BEGIN Source data

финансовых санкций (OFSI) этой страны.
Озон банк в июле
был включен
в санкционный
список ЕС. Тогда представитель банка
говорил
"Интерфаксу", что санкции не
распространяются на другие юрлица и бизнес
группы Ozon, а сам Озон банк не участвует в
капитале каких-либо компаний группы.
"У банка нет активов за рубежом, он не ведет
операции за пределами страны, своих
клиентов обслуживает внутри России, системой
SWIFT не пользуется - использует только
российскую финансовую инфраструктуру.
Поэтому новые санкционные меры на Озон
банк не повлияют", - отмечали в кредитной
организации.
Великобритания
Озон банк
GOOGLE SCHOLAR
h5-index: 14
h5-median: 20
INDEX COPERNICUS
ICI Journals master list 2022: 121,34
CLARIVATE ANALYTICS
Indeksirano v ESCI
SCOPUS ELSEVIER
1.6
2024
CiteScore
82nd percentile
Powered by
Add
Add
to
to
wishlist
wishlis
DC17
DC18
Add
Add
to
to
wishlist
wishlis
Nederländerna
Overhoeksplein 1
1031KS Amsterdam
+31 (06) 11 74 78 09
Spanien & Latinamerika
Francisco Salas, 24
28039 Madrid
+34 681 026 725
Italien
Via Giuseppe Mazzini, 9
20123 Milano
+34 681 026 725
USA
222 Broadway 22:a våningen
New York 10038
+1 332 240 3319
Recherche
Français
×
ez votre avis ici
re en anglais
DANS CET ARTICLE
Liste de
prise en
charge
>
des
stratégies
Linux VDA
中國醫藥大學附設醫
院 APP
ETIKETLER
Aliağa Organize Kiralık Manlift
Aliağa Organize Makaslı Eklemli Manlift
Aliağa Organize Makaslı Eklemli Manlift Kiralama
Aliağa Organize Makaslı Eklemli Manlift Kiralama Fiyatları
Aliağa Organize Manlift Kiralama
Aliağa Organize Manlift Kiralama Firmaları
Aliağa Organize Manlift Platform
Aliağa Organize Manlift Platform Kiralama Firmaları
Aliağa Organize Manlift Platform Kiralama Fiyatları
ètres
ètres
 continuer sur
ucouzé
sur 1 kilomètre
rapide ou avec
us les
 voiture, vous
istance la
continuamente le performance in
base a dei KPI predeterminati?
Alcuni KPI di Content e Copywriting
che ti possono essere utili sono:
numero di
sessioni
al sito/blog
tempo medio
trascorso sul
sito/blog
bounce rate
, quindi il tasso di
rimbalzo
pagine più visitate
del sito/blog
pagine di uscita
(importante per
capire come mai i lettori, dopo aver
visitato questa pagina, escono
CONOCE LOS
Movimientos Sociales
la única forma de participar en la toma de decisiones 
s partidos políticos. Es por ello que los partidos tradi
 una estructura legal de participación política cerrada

END Source data

**Action item:** For each line of the entries that holds the word "страны", pull that line out.

**Solution for this exercise:**
финансовых санкций (OFSI) этой страны.
операции за пределами страны, своих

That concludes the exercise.